Goblin and One-Eye played games but also tended to business. They remind me of active children. Always into something, just to be doing. I lay back and watched the clouds. Soon I fell asleep.
Goblin wakened me. He returned my amulets. “We’re going to play hide-and-seek,” he said. “We’ll give you a head start. If we’ve done everything right, we won’t be able to find you.”
“Now that’s wonderful,” I replied. “Me alone out here, wandering around lost.” I was just carping. I could find the Hole. As a nasty practical joke I was tempted to head straight there.
This was business, though.
I set off to the southwest, toward the buttes. I crossed the westward trail and went into hiding among quiescent walking trees. Only after darkness fell did I give up waiting. I walked back to the Hole, wondering what had become of my companions. I startled the sentry when I arrived. “Goblin and One-Eye come in?”
“No.
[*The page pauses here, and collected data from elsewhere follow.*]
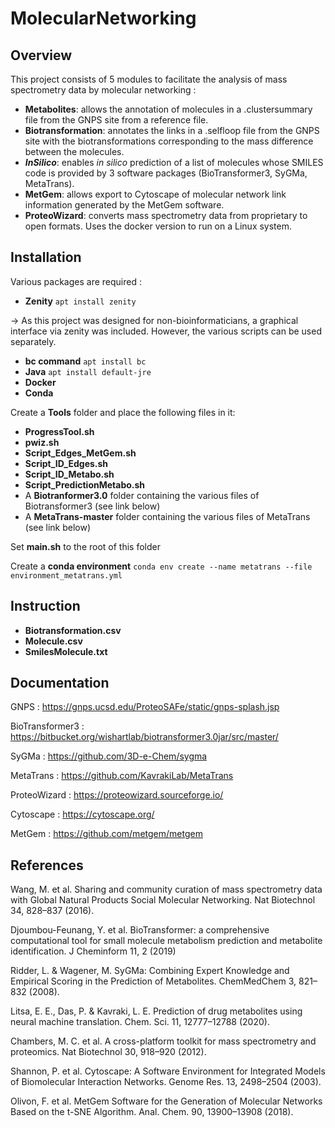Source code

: # MolecularNetworking

## Overview

This project consists of 5 modules to facilitate the analysis of mass spectrometry data by molecular networking :
- **Metabolites**: allows the annotation of molecules in a .clustersummary file from the GNPS site from a reference file.
- **Biotransformation**: annotates the links in a .selfloop file from the GNPS site with the biotransformations corresponding to the mass difference between the molecules.
- ***InSilico***: enables *in silico* prediction of a list of molecules whose SMILES code is provided by 3 software packages (BioTransformer3, SyGMa, MetaTrans).
- **MetGem**: allows export to Cytoscape of molecular network link information generated by the MetGem software.
- **ProteoWizard**: converts mass spectrometry data from proprietary to open formats. Uses the docker version to run on a Linux system.

## Installation

Various packages are required :
- **Zenity** `apt install zenity`

-> As this project was designed for non-bioinformaticians, a graphical interface via zenity was included. However, the various scripts can be used separately.

- **bc command** `apt install bc`
- **Java** `apt install default-jre`
- **Docker**
- **Conda**

Create a **Tools** folder and place the following files in it: 
- **ProgressTool.sh**
- **pwiz.sh**
- **Script_Edges_MetGem.sh**
- **Script_ID_Edges.sh**
- **Script_ID_Metabo.sh**
- **Script_PredictionMetabo.sh**
- A **Biotranformer3.0** folder containing the various files of Biotransformer3 (see link below)
- A **MetaTrans-master** folder containing the various files of MetaTrans (see link below)

Set **main.sh** to the root of this folder

Create a **conda environment** `conda env create --name metatrans --file environment_metatrans.yml`


## Instruction

- **Biotransformation.csv**
- **Molecule.csv**
- **SmilesMolecule.txt**

## Documentation

GNPS : https://gnps.ucsd.edu/ProteoSAFe/static/gnps-splash.jsp

BioTransformer3 : https://bitbucket.org/wishartlab/biotransformer3.0jar/src/master/

SyGMa : https://github.com/3D-e-Chem/sygma

MetaTrans : https://github.com/KavrakiLab/MetaTrans

ProteoWizard : https://proteowizard.sourceforge.io/

Cytoscape : https://cytoscape.org/

MetGem : https://github.com/metgem/metgem

## References

Wang, M. et al. Sharing and community curation of mass spectrometry data with Global Natural Products Social Molecular Networking. Nat Biotechnol 34, 828–837 (2016).

Djoumbou-Feunang, Y. et al. BioTransformer: a comprehensive computational tool for small molecule metabolism prediction and metabolite identification. J Cheminform 11, 2 (2019)

Ridder, L. & Wagener, M. SyGMa: Combining Expert Knowledge and Empirical Scoring in the Prediction of Metabolites. ChemMedChem 3, 821–832 (2008).

Litsa, E. E., Das, P. & Kavraki, L. E. Prediction of drug metabolites using neural machine translation. Chem. Sci. 11, 12777–12788 (2020).

Chambers, M. C. et al. A cross-platform toolkit for mass spectrometry and proteomics. Nat Biotechnol 30, 918–920 (2012).

Shannon, P. et al. Cytoscape: A Software Environment for Integrated Models of Biomolecular Interaction Networks. Genome Res. 13, 2498–2504 (2003).

Olivon, F. et al. MetGem Software for the Generation of Molecular Networks Based on the t-SNE Algorithm. Anal. Chem. 90, 13900–13908 (2018).
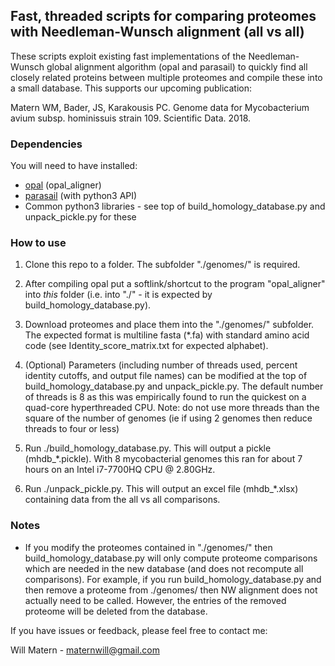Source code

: ## Fast, threaded scripts for comparing proteomes with Needleman\-Wunsch alignment (all vs all) 

These scripts exploit existing fast implementations of the Needleman-Wunsch global alignment algorithm (opal and parasail) to quickly find all closely related proteins between multiple proteomes and compile these into a small database. This supports our upcoming publication:

Matern WM, Bader, JS, Karakousis PC. Genome data for Mycobacterium avium subsp. hominissuis strain 109. Scientific Data. 2018.


### Dependencies
You will need to have installed:
* [opal](https://github.com/Martinsos/opal) (opal\_aligner)
* [parasail](https://github.com/jeffdaily/parasail) (with python3 API)
* Common python3 libraries - see top of build\_homology\_database.py and unpack\_pickle.py for these

### How to use
1. Clone this repo to a folder. The subfolder "./genomes/" is required.
1. After compiling opal put a softlink/shortcut to the program "opal\_aligner" into *this* folder (i.e. into "./" - it is expected by build\_homology\_database.py).
1. Download proteomes and place them into the "./genomes/" subfolder. The expected format is multiline fasta (\*.fa) with standard amino acid code (see Identity\_score\_matrix.txt for expected alphabet).

1. (Optional) Parameters (including number of threads used, percent identity cutoffs, and output file names) can be modified at the top of build\_homology\_database.py and unpack\_pickle.py. The default number of threads is 8 as this was empirically found to run the quickest on a quad-core hyperthreaded CPU. Note: do not use more threads than the square of the number of genomes (ie if using 2 genomes then reduce threads to four or less)
1. Run ./build\_homology\_database.py. This will output a pickle (mhdb\_\*.pickle). With 8 mycobacterial genomes this ran for about 7 hours on an Intel i7-7700HQ CPU @ 2.80GHz.
1. Run ./unpack\_pickle.py. This will output an excel file (mhdb\_\*.xlsx) containing data from the all vs all comparisons.

### Notes
* If you modify the proteomes contained in "./genomes/" then build\_homology\_database.py will only compute proteome comparisons which are needed in the new database (and does not recompute all comparisons). For example, if you run build\_homology\_database.py and then remove a proteome from ./genomes/ then NW alignment does not actually need to be called. However, the entries of the removed proteome will be deleted from the database.

If you have issues or feedback, please feel free to contact me:

Will Matern - maternwill@gmail.com
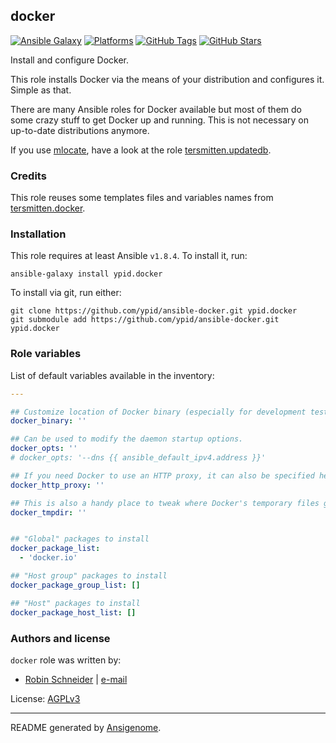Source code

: ## docker

[![Ansible Galaxy](http://img.shields.io/badge/galaxy-ypid.docker-660198.svg?style=flat)](https://galaxy.ansible.com/list#/roles/4752)
[![Platforms](http://img.shields.io/badge/platforms-debian%20/%20ubuntu-lightgrey.svg?style=flat)](https://galaxy.ansible.com/list#/roles/4752)
[![GitHub Tags](https://img.shields.io/github/tag/ypid/ansible-docker.svg)](https://github.com/ypid/ansible-docker)
[![GitHub Stars](https://img.shields.io/github/stars/ypid/ansible-docker.svg)](https://github.com/ypid/ansible-docker)


Install and configure Docker.

This role installs Docker via the means of your distribution and configures it. Simple as that.

There are many Ansible roles for Docker available but most of them do some crazy stuff to get Docker up and running.
This is not necessary on up-to-date distributions anymore.

If you use [mlocate], have a look at the role [tersmitten.updatedb].

### Credits

This role reuses some templates files and variables names from [tersmitten.docker].

[mlocate]: https://packages.debian.org/search?keywords=mlocate
[tersmitten.updatedb]: https://galaxy.ansible.com/list#/roles/2463
[tersmitten.docker]: https://galaxy.ansible.com/list#/roles/2309

### Installation

This role requires at least Ansible `v1.8.4`. To install it, run:

```Shell
ansible-galaxy install ypid.docker
```

To install via git, run either:

```Shell
git clone https://github.com/ypid/ansible-docker.git ypid.docker
git submodule add https://github.com/ypid/ansible-docker.git ypid.docker
```




### Role variables

List of default variables available in the inventory:

```YAML
---

## Customize location of Docker binary (especially for development testing).
docker_binary: ''

## Can be used to modify the daemon startup options.
docker_opts: ''
# docker_opts: '--dns {{ ansible_default_ipv4.address }}'

## If you need Docker to use an HTTP proxy, it can also be specified here.
docker_http_proxy: ''

## This is also a handy place to tweak where Docker's temporary files go.
docker_tmpdir: ''


## "Global" packages to install
docker_package_list:
  - 'docker.io'

## "Host group" packages to install
docker_package_group_list: []

## "Host" packages to install
docker_package_host_list: []
```




### Authors and license

`docker` role was written by:

- [Robin Schneider](https://github.com/ypid) | [e-mail](mailto:ypid@riseup.net)

License: [AGPLv3](https://tldrlegal.com/license/gnu-affero-general-public-license-v3-%28agpl-3.0%29)

***

README generated by [Ansigenome](https://github.com/nickjj/ansigenome/).
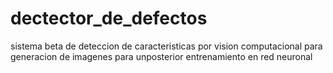 # dectector_de_defectos
sistema beta de deteccion de caracteristicas por vision computacional para generacion de imagenes para unposterior entrenamiento en red neuronal
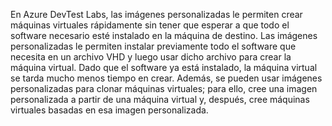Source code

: En Azure DevTest Labs, las imágenes personalizadas le permiten crear máquinas virtuales rápidamente sin tener que esperar a que todo el software necesario esté instalado en la máquina de destino. Las imágenes personalizadas le permiten instalar previamente todo el software que necesita en un archivo VHD y luego usar dicho archivo para crear la máquina virtual. Dado que el software ya está instalado, la máquina virtual se tarda mucho menos tiempo en crear. Además, se pueden usar imágenes personalizadas para clonar máquinas virtuales; para ello, cree una imagen personalizada a partir de una máquina virtual y, después, cree máquinas virtuales basadas en esa imagen personalizada.
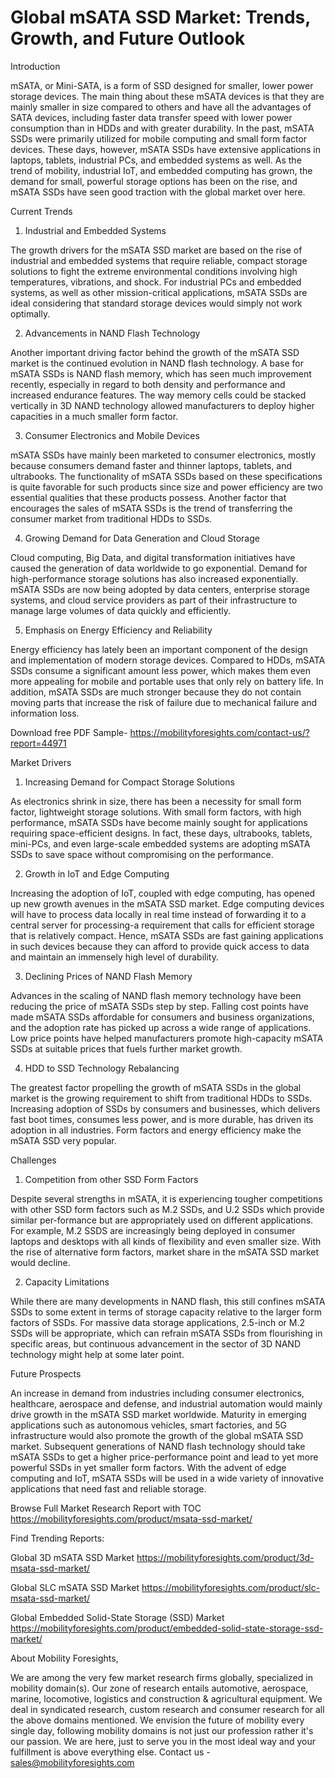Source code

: # Global mSATA SSD Market: Trends, Growth, and Future Outlook

Introduction

mSATA, or Mini-SATA, is a form of SSD designed for smaller, lower power storage devices. The main thing about these mSATA devices is that they are mainly smaller in size compared to others and have all the advantages of SATA devices, including faster data transfer speed with lower power consumption than in HDDs and with greater durability. In the past, mSATA SSDs were primarily utilized for mobile computing and small form factor devices. These days, however, mSATA SSDs have extensive applications in laptops, tablets, industrial PCs, and embedded systems as well. As the trend of mobility, industrial IoT, and embedded computing has grown, the demand for small, powerful storage options has been on the rise, and mSATA SSDs have seen good traction with the global market over here.

Current Trends

1. Industrial and Embedded Systems 

The growth drivers for the mSATA SSD market are based on the rise of industrial and embedded systems that require reliable, compact storage solutions to fight the extreme environmental conditions involving high temperatures, vibrations, and shock. For industrial PCs and embedded systems, as well as other mission-critical applications, mSATA SSDs are ideal considering that standard storage devices would simply not work optimally.

2. Advancements in NAND Flash Technology

Another important driving factor behind the growth of the mSATA SSD market is the continued evolution in NAND flash technology. A base for mSATA SSDs is NAND flash memory, which has seen much improvement recently, especially in regard to both density and performance and increased endurance features. The way memory cells could be stacked vertically in 3D NAND technology allowed manufacturers to deploy higher capacities in a much smaller form factor.

3. Consumer Electronics and Mobile Devices

mSATA SSDs have mainly been marketed to consumer electronics, mostly because consumers demand faster and thinner laptops, tablets, and ultrabooks. The functionality of mSATA SSDs based on these specifications is quite favorable for such products since size and power efficiency are two essential qualities that these products possess. Another factor that encourages the sales of mSATA SSDs is the trend of transferring the consumer market from traditional HDDs to SSDs.

4. Growing Demand for Data Generation and Cloud Storage

Cloud computing, Big Data, and digital transformation initiatives have caused the generation of data worldwide to go exponential. Demand for high-performance storage solutions has also increased exponentially. mSATA SSDs are now being adopted by data centers, enterprise storage systems, and cloud service providers as part of their infrastructure to manage large volumes of data quickly and efficiently.

5. Emphasis on Energy Efficiency and Reliability

Energy efficiency has lately been an important component of the design and implementation of modern storage devices. Compared to HDDs, mSATA SSDs consume a significant amount less power, which makes them even more appealing for mobile and portable uses that only rely on battery life. In addition, mSATA SSDs are much stronger because they do not contain moving parts that increase the risk of failure due to mechanical failure and information loss.

Download free PDF Sample- https://mobilityforesights.com/contact-us/?report=44971

Market Drivers 

1. Increasing Demand for Compact Storage Solutions

As electronics shrink in size, there has been a necessity for small form factor, lightweight storage solutions. With small form factors, with high performance, mSATA SSDs have become mainly sought for applications requiring space-efficient designs. In fact, these days, ultrabooks, tablets, mini-PCs, and even large-scale embedded systems are adopting mSATA SSDs to save space without compromising on the performance.

2. Growth in IoT and Edge Computing

Increasing the adoption of IoT, coupled with edge computing, has opened up new growth avenues in the mSATA SSD market. Edge computing devices will have to process data locally in real time instead of forwarding it to a central server for processing-a requirement that calls for efficient storage that is relatively compact. Hence, mSATA SSDs are fast gaining applications in such devices because they can afford to provide quick access to data and maintain an immensely high level of durability.

3. Declining Prices of NAND Flash Memory

Advances in the scaling of NAND flash memory technology have been reducing the price of mSATA SSDs step by step. Falling cost points have made mSATA SSDs affordable for consumers and business organizations, and the adoption rate has picked up across a wide range of applications. Low price points have helped manufacturers promote high-capacity mSATA SSDs at suitable prices that fuels further market growth.

4. HDD to SSD Technology Rebalancing

The greatest factor propelling the growth of mSATA SSDs in the global market is the growing requirement to shift from traditional HDDs to SSDs. Increasing adoption of SSDs by consumers and businesses, which delivers fast boot times, consumes less power, and is more durable, has driven its adoption in all industries. Form factors and energy efficiency make the mSATA SSD very popular.

Challenges 

1. Competition from other SSD Form Factors

Despite several strengths in mSATA, it is experiencing tougher competitions with other SSD form factors such as M.2 SSDs, and U.2 SSDs which provide similar per-formance but are appropriately used on different applications. For example, M.2 SSDS are increasingly being deployed in consumer laptops and desktops with all kinds of flexibility and even smaller size. With the rise of alternative form factors, market share in the mSATA SSD market would decline.

2. Capacity Limitations

While there are many developments in NAND flash, this still confines mSATA SSDs to some extent in terms of storage capacity relative to the larger form factors of SSDs. For massive data storage applications, 2.5-inch or M.2 SSDs will be appropriate, which can refrain mSATA SSDs from flourishing in specific areas, but continuous advancement in the sector of 3D NAND technology might help at some later point.

Future Prospects 

An increase in demand from industries including consumer electronics, healthcare, aerospace and defense, and industrial automation would mainly drive growth in the mSATA SSD market worldwide. Maturity in emerging applications such as autonomous vehicles, smart factories, and 5G infrastructure would also promote the growth of the global mSATA SSD market. Subsequent generations of NAND flash technology should take mSATA SSDs to get a higher price-performance point and lead to yet more powerful SSDs in yet smaller form factors. With the advent of edge computing and IoT, mSATA SSDs will be used in a wide variety of innovative applications that need fast and reliable storage.

Browse Full Market Research Report with TOC https://mobilityforesights.com/product/msata-ssd-market/

Find Trending Reports:

Global 3D mSATA SSD Market https://mobilityforesights.com/product/3d-msata-ssd-market/

Global SLC mSATA SSD Market https://mobilityforesights.com/product/slc-msata-ssd-market/

Global Embedded Solid-State Storage (SSD) Market https://mobilityforesights.com/product/embedded-solid-state-storage-ssd-market/

About Mobility Foresights,

We are among the very few market research firms globally, specialized in mobility domain(s). Our zone of research entails automotive, aerospace, marine, locomotive, logistics and construction & agricultural equipment. We deal in syndicated research, custom research and consumer research for all the above domains mentioned.
We envision the future of mobility every single day, following mobility domains is not just our profession rather it's our passion. We are here, just to serve you in the most ideal way and your fulfillment is above everything else. Contact us -  sales@mobilityforesights.com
I thought they were with you.”
“They were.” Concerned, I went below, asked the Lieutenant’s advice.
“Go find them,” he told me.
“How?”
He looked at me like I was a half-wit. “Leave your silly amulets, go outside the null, and wait.”
“Oh. Okay.”
So I went back outside, walked up the creek, grumbling. My feet ached. I was not used to so much hiking. Good for me, I told myself. Had to be in shape if there was a trip to Oar in the cards.
I reached the edge of the coral reefs. “One-Eye! Goblin! You guys around?”
No answer. I was not going on looking, though. The coral would kill me. I circled north, assuming they had moved away from the Hole. Each few minutes I dropped to my knees, hoping to spot a menhir’s silhouette. The menhirs would know what had become of them.